Take hospitals, for example. If they’re perfect substitutes then the market power of any one of them is a function of the number of competitors and consumer demand for hospital services. There’s no heterogeneity in market power. One hospital is just like another. Reasoning is easy.
But that’s not how the market works. Hospitals distinguish themselves from one another (differentiate) in many ways, as do other products. Location is a simple distinguishing feature. Specialization in a particular type of care is another. The list is long.
Such differentiation gives rise to the possibility of “star” hospitals, those that have brand power. They are the ones that are hard for insurers to exclude from their networks. They command high prices. In fact, they have monopoly pricing power and can charge markups over marginal costs.
So, that’s reality. And it’s relatively harder to model it, though many techniques exist to do so. They tend not to fit well on the back of an envelope. They’re more complicated than a commodities market.
(All of the above applies to the health insurance market too. Products differ and are not perfect substitutes.)
For further reading in the health economics literature on hospital differentiation, below are a few references that point to others. I grabbed these from Abraham, Gaynor, and Vogt (2007). I know there are many more and am not claiming these represent the full complement of approaches to the issue. It’s a place to start.

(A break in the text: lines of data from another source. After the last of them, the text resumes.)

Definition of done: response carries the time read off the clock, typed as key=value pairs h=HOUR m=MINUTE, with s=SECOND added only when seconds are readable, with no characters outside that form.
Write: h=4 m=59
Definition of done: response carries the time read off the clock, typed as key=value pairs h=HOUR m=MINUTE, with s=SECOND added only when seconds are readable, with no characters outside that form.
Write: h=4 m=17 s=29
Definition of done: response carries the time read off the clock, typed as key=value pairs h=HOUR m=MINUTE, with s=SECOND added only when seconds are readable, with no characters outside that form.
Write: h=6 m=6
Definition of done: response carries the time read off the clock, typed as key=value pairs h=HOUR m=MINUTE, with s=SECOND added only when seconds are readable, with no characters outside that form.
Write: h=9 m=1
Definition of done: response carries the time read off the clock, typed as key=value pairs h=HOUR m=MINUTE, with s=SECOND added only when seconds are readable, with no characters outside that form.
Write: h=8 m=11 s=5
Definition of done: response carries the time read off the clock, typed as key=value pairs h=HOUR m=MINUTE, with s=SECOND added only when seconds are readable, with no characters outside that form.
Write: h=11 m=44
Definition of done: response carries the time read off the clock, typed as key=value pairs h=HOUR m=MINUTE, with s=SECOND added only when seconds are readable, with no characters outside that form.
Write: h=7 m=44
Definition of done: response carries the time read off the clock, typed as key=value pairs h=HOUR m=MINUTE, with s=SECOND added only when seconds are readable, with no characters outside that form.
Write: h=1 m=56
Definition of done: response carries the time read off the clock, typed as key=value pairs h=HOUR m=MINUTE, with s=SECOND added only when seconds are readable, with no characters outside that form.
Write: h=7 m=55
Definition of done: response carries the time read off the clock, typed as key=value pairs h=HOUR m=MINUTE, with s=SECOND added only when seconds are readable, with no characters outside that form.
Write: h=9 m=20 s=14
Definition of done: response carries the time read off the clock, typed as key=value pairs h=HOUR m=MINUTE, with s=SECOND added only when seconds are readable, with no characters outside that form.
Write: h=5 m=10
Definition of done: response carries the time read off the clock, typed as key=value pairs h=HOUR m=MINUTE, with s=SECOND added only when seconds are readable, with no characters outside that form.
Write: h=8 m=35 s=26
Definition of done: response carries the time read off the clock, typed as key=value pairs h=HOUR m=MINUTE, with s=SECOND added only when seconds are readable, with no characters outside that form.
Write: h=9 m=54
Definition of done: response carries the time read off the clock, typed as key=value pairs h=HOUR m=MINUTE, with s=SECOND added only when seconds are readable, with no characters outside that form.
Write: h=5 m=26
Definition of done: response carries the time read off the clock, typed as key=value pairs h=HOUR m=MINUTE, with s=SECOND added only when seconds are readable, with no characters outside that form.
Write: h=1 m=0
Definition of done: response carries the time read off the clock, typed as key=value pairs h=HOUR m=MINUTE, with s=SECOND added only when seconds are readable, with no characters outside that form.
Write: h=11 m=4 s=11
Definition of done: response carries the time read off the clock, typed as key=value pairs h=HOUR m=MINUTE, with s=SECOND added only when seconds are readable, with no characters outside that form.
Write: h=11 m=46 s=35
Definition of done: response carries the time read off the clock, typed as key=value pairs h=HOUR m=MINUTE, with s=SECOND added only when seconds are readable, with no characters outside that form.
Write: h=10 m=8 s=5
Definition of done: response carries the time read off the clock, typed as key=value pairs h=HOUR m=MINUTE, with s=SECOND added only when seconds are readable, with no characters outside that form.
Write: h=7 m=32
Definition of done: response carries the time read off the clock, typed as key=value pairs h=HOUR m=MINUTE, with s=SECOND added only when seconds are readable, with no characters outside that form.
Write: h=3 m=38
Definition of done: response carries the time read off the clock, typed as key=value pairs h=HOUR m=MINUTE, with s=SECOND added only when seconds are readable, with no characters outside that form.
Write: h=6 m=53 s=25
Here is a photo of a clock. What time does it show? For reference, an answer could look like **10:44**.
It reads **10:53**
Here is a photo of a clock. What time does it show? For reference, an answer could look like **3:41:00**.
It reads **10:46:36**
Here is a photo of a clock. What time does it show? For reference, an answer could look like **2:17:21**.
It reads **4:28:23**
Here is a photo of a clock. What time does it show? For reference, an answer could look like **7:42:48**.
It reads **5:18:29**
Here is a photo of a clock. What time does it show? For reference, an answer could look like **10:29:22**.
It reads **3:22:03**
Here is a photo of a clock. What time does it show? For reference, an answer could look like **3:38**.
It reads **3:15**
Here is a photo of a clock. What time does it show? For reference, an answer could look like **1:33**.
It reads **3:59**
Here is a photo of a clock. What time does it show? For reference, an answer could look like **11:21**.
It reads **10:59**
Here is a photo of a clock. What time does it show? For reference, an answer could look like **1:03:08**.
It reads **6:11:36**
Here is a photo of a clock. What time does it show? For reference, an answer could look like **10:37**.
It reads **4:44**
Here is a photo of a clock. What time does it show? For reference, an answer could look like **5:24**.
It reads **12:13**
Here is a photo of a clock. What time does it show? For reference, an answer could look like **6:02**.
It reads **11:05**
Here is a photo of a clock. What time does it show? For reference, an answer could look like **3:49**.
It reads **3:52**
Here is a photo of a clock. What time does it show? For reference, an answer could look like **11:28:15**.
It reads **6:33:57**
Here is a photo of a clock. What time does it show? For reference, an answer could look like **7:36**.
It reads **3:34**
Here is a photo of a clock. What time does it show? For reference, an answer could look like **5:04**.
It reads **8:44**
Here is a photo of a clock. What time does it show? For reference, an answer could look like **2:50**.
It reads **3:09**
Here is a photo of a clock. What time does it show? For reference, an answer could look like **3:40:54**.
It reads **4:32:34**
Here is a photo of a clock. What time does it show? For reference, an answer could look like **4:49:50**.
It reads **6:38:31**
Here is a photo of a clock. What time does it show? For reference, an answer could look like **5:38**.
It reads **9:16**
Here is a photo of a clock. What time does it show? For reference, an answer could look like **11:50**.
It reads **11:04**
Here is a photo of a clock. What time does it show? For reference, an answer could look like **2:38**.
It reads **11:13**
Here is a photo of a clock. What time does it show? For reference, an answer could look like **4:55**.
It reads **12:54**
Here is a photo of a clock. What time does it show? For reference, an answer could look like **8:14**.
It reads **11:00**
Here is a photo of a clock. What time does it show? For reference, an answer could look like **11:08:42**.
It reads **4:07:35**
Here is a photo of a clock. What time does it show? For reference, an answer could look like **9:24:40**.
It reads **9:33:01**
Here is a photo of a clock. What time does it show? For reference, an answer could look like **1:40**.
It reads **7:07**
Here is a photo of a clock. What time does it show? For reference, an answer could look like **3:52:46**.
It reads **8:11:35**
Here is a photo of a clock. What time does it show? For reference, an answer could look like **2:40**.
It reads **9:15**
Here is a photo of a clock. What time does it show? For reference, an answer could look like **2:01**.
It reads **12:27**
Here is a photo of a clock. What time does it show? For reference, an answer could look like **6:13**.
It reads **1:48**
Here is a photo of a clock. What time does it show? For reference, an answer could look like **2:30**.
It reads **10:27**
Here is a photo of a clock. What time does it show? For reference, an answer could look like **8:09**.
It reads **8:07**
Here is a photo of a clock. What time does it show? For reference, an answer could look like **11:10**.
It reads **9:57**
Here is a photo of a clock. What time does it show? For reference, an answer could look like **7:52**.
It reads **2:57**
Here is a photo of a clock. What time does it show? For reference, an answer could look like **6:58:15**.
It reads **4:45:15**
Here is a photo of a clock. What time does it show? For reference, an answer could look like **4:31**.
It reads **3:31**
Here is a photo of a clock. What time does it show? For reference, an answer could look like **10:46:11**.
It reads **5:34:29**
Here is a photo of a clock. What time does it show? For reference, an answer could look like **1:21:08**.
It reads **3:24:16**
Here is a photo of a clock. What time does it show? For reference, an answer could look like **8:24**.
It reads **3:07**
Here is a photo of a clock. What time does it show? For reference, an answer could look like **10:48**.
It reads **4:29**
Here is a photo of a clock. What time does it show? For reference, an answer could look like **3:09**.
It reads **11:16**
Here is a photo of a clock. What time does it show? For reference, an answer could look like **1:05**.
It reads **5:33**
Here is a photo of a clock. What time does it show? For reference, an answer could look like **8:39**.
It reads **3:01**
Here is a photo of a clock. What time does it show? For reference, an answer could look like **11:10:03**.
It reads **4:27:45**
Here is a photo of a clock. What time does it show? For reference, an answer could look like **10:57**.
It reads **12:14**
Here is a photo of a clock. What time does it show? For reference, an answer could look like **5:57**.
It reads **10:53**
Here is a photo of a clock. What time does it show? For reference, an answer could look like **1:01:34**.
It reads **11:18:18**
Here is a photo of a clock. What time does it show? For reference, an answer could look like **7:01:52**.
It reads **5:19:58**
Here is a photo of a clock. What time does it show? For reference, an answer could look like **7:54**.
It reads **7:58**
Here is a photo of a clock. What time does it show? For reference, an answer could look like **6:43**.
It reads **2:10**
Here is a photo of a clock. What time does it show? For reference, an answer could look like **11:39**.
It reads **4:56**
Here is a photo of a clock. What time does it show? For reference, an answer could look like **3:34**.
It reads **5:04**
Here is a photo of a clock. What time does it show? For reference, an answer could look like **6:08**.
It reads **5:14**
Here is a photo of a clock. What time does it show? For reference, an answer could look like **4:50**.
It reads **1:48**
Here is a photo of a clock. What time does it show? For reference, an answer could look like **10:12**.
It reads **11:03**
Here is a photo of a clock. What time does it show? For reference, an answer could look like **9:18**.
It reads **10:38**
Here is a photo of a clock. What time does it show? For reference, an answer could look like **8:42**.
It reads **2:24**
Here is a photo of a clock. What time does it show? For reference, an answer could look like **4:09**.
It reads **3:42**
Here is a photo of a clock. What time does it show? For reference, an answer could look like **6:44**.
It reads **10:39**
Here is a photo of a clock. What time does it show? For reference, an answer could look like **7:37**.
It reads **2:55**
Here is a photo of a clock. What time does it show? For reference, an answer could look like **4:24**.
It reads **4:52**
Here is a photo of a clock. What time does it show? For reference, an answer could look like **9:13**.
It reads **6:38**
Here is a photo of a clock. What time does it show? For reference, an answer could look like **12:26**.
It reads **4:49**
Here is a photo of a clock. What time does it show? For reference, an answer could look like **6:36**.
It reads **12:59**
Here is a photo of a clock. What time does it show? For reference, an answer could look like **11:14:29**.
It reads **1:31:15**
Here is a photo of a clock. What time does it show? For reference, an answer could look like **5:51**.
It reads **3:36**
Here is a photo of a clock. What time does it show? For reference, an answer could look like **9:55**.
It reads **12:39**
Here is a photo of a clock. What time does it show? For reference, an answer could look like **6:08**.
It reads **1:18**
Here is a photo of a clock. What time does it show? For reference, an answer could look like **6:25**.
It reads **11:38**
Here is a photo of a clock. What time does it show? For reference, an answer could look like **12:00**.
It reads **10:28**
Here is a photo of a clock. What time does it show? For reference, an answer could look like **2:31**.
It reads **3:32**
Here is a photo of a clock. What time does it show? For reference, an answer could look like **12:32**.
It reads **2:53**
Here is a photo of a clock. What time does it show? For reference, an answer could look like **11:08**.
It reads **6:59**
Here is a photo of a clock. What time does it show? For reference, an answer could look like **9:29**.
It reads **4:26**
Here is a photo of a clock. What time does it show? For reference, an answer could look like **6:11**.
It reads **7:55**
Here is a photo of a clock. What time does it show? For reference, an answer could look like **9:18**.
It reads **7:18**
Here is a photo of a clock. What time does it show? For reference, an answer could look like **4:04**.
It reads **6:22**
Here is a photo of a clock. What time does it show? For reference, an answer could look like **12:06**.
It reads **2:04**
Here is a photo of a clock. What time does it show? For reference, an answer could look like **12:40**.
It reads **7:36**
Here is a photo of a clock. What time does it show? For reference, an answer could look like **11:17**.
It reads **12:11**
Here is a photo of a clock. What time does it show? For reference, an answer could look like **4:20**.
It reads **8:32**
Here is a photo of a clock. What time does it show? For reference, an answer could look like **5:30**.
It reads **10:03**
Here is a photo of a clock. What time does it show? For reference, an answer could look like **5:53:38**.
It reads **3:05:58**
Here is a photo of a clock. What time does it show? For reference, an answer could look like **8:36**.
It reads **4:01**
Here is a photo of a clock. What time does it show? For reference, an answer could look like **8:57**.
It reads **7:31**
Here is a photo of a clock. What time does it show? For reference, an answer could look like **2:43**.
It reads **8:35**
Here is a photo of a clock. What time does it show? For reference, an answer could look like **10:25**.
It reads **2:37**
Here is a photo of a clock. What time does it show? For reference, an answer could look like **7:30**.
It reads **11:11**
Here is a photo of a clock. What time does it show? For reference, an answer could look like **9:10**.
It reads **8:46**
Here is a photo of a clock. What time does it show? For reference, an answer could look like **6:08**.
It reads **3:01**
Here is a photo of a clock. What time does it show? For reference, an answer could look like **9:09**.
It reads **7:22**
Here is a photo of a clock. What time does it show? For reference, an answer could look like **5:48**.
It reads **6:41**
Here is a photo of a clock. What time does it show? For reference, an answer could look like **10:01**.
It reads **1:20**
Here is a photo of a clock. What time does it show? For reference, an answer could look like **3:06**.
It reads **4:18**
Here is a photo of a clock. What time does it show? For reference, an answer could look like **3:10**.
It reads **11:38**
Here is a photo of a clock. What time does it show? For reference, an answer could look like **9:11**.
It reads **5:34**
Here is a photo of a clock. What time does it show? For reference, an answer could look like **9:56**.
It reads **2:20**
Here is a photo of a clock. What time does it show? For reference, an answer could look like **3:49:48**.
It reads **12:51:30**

Further Reading on Hospital Product Differentiation
Abraham, J.; Gaynor, M. and Vogt, W., 2007, Entry and Competition in Local Hospital Markets, The Journal of Industrial Economics, Vol. LV (2), pp. 265-288.
Capps, C.; Dranove, D. and Satterthwaite, M., 2003, Competition and Market Power in Option Demand Markets, Rand Journal of Economics, Vol. 34 (4), pp. 737–763.
Gaynor, M. and Vogt, W. B., 2000, ‘Antitrust and Competition in Health Care Markets,’ in Culyer, A. J. and Newhouse, J. P. editors, Handbook of Health Economics, Vol. 1B, chapter 27, (Elsevier Science B.V., Amsterdam). pp. 1405–1487.
Gaynor, M. and Vogt, W. B., 2003, Competition Among Hospitals, Rand Journal of Economics, Vol. 34 (4), pp. 764–85.